Limousine Company Named After Daughter

LCT Staff
Posted on March 26, 2008

FAIRFIELD, Ohio — After a bad experience on his wedding day 14 years ago, Eric Boeppler of Fairfield said he knew he wanted to get into the limousine business. Without elaborating too much about the specifics of that day, Boeppler said his limousine for the event basically "was falling apart."

"We joked on our honeymoon about starting a limo company," he said, recalling a conversation with his wife, Lynn. Boeppler and his wife started A Savannah Nite Limousine Service in Fairfield several years later, in 1999, naming it after their youngest daughter, Savannah, and the city in Georgia where Lynn lived for several years.

They have grown the company over that last several years into one of the largest in the area, he said, with a fleet of more than 40 vehicles, about 20 of which were acquired when he bought out two competitors in the last two years. Although the dip in the economy has caused a slight slowdown during the past year, Boeppler said he still did sales of $1.5 million last year. In 2008, he expects that figure to double as he predicts the economy will recover enough that consumers will spend more on luxury services.
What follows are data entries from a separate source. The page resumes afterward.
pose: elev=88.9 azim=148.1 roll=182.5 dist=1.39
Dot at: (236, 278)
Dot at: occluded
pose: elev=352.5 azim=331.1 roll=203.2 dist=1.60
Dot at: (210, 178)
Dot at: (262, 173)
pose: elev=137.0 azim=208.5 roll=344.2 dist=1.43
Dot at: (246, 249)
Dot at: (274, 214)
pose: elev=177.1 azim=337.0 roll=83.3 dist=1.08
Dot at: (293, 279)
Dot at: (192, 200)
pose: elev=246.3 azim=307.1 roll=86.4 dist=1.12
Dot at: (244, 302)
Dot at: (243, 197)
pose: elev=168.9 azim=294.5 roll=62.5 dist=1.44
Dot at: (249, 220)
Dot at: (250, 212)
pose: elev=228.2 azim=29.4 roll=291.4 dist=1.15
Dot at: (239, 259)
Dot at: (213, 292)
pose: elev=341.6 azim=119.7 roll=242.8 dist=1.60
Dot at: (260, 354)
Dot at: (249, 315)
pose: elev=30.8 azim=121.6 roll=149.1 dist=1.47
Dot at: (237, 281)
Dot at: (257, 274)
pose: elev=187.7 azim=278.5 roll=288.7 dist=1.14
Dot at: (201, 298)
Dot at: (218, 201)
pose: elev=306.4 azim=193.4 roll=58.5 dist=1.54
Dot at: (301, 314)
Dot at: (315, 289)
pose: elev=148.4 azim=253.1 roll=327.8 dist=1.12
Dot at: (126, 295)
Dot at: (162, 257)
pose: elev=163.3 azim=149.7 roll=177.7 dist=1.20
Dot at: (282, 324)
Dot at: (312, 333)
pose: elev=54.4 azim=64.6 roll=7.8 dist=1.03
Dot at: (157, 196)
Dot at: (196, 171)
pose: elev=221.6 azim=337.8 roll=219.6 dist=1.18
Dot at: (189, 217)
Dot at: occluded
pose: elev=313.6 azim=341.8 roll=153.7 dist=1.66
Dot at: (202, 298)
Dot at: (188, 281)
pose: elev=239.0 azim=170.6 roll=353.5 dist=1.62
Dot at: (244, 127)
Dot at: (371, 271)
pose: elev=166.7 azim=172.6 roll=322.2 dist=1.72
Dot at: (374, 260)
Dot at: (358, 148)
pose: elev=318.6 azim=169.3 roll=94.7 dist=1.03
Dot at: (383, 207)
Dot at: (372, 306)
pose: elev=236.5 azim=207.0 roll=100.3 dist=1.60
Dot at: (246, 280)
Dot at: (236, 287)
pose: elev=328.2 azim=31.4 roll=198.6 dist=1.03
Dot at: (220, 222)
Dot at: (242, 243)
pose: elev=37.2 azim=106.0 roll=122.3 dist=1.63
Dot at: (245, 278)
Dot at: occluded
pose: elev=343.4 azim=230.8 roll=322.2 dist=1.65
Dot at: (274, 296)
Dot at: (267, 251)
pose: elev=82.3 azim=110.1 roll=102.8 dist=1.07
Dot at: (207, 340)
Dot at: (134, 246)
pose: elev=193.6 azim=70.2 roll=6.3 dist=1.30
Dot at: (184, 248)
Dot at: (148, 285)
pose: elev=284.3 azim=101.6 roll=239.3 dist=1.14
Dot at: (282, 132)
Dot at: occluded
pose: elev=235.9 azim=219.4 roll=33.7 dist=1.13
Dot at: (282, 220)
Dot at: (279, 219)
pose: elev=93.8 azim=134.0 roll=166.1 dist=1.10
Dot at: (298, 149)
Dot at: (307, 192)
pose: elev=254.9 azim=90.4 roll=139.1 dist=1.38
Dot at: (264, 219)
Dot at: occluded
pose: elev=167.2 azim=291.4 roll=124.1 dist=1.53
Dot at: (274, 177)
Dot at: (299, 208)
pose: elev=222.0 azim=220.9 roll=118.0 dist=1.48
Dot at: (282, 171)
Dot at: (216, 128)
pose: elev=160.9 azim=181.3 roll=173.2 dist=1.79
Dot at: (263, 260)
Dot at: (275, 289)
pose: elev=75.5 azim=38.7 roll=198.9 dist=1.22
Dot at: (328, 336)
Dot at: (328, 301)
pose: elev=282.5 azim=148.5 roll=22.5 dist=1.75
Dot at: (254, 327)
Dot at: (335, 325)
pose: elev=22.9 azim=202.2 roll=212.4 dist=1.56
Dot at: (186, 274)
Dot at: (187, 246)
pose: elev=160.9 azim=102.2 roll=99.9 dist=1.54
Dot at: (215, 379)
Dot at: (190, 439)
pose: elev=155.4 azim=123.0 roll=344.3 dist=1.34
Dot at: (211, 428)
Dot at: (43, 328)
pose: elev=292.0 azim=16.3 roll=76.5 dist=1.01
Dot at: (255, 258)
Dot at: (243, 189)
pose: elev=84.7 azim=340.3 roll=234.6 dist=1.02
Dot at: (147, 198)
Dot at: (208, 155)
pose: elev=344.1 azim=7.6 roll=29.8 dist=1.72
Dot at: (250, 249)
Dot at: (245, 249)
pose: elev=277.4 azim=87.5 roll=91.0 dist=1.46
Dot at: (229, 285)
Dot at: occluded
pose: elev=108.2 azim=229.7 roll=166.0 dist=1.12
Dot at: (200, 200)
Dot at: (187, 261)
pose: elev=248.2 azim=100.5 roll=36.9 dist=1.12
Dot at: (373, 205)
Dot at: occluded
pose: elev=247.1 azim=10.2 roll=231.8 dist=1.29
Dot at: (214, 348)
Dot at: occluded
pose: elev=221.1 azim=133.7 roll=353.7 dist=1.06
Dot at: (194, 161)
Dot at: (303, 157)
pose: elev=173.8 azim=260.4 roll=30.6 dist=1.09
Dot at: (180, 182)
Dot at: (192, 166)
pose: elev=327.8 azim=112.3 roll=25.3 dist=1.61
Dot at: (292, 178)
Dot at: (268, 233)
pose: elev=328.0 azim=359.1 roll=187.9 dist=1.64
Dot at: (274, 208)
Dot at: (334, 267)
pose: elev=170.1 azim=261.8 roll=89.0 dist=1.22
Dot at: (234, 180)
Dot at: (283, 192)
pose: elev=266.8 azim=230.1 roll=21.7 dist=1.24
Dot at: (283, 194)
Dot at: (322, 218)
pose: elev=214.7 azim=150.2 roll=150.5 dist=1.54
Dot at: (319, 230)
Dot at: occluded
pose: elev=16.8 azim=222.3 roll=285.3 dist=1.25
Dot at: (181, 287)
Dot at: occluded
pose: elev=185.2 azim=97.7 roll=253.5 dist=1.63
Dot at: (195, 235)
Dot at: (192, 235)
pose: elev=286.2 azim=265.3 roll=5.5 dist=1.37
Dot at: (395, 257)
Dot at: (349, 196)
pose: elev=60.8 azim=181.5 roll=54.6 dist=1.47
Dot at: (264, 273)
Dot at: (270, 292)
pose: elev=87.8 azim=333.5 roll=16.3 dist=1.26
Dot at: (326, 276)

Specializing in the exotic and unique, Boeppler said he can provide service to varied customers ranging from a group of up to 30-plus party-goers to airport transport for VIPs or groups. With a limo fleet that includes luxury stretch vehicles such as Lincoln Town Cars and Cadillacs for weddings and formal events to oversized vans and SUV-style limousines for parties and large corporate groups, Boeppler said his cars offer all the latest details and amenities.

Boeppler describes these customized cars as Las Vegas-style limos, with features such as fiber optic-lit ceilings, karaoke microphones, bars, disco-style, lighted floors, and high-end stereo systems. Some of the luxury vans and limos even include large-screen televisions and hardwood floors.

In addition to vehicle choice, Boeppler said he takes pride in the service his company offers. Taking the time to sit down with clients and work out the best vehicle and package for their event, plus seeing to all the details on the day of the event, are reasons customers come back, he said.

On her wedding day, Kim Pollark of Mount Washington, said it was exactly A Savannah Nite's service that she remembers because it was one less thing she had to think about on that busy day. "They were very thorough," she said. "Their service was impeccable. I was not worried at all."

For brides, A Savannah NITE will offer services such as color coordinating all the napkins and glassware in the car to match the bride's chosen colors, provide a red carpet for her to step on as she exits the limo and place a just married sign on the back of the car. "It was perfect," said Pollark, who rented two white limos for her wedding in February.

Whitney Ramsey, a senior administrative assistant for Novartis Pharmaceuticals in Mason, said she calls A Savannah Nite between 15 and 30 times per year to provide corporate transportation to and from the airport and to various events. "They just make it easy," she said. "They are very understanding and accommodating. They make you feel nothing's ever a problem. It's worry free."

Comments like these are what Boeppler said he and his wife work hard to earn, sometimes spending more than 18 hours a day on the job. Even their four children come in occasionally to help with tasks such as preparing marketing materials and cleaning and stocking the limousines to go out for their rentals.

"This is a very personable, very hands-on business," he said. "If someone calls at three in the morning, I have to be bright-eyed and bushy tailed. But I think that's what sets me apart from everyone else."

Boeppler said his chauffeurs are contractors who work on a project basis but who have all completed training courses and been certified by the National Limousine Association. In addition, chauffeurs comply with Department of Transportation regulations that require background checks and random drug screening to ensure safety, said Boeppler. Another safety measure the company employs is satellite tracking, he said. Equipment installed on the cars makes them traceable at any moment from a computer or cell phone so that Boeppler and his staff know where the cars are at all times. To take a break from the fast pace of the office, Boeppler said he works in the company garage doing mechanical and repair work on the limousines.

"I use working on the cars as a way to relieve stress," he said. "My dad owned a gas station when I was young and I worked there every day after school. That was when full service gas stations meant full service. I got a lot of my sense for this business from him."